From: Deep learning-based detection of murine congenital heart defects from µCT scans

a μCT scans of the thorax and abdomen of mouse fetuses at 18.5 days of development (E18.5, left) and at birth (P0, right) displayed as 3D renderings (top) or stacks of 2D slices (bottom). Blue bounding boxes show the set of 2D thoracic slices containing the heart. Red bounding boxes are framed around the heart. The corresponding 2D image stacks are shown with matching color frames below. Yellow contours on each slice outline the automatically segmented heart. b UpSet plot53 showing the distribution of five types of heart malformations for n = 37 mice with heterotaxy. SD septal defects, MGA malposition of the great arteries, ASD atrial situs defects, AM apex malposition, VM ventricle malposition. Horizontal bars show the total number of cases for each type of malformation. Because many mice have multiple malformations, the total (n = 129) exceeds the number of samples (n = 37). Vertical bars show the number of cases that exhibit the combination of malformations shown in the corresponding matrix column below.
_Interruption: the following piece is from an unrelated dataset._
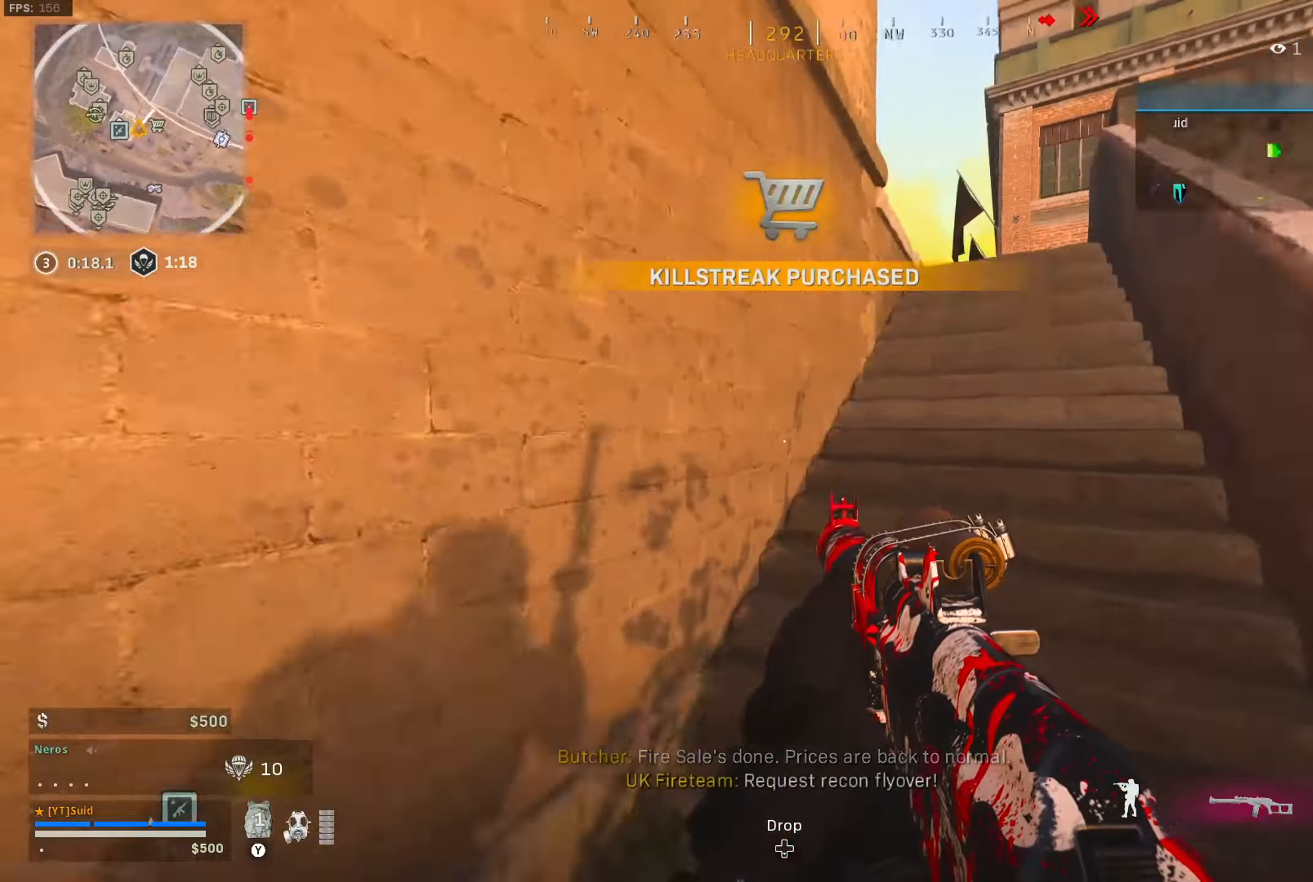
Gameplay with a controller (Xbox layout); each line is a JSON object with the inputs held at the frame after it. "button_events" lists button changes between this image and that frame as [ms after this image, input, new state], when the widget could be followed in between (sticks are given only as held states).
{"buttons": [], "left_stick": "up", "right_stick": "center", "button_events": [[34, "L3", "up"], [51, "Y", "down"], [101, "L3", "down"], [101, "Y", "up"], [184, "L3", "up"], [184, "Y", "down"], [234, "L3", "down"], [234, "Y", "up"], [301, "L3", "up"], [434, "Y", "down"], [484, "Y", "up"]]}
For example, 5 cases have both SD and MGA but none of the other malformations. Out of the 37 cases, 36 cases have at least two anomalies, and 8 cases exhibit all 5 types of anomalies simultaneously. c Contingency table for diagnostic label (CHD or normal) and developmental stage (E18.5 or P0) for n = 139 fetuses. Scale bars in (a): 0.5 mm for 3D renderings (top), 4 mm (left) or 1.5 mm (right) for 2D slices (bottom). Source data is available in Supplementary Data 1.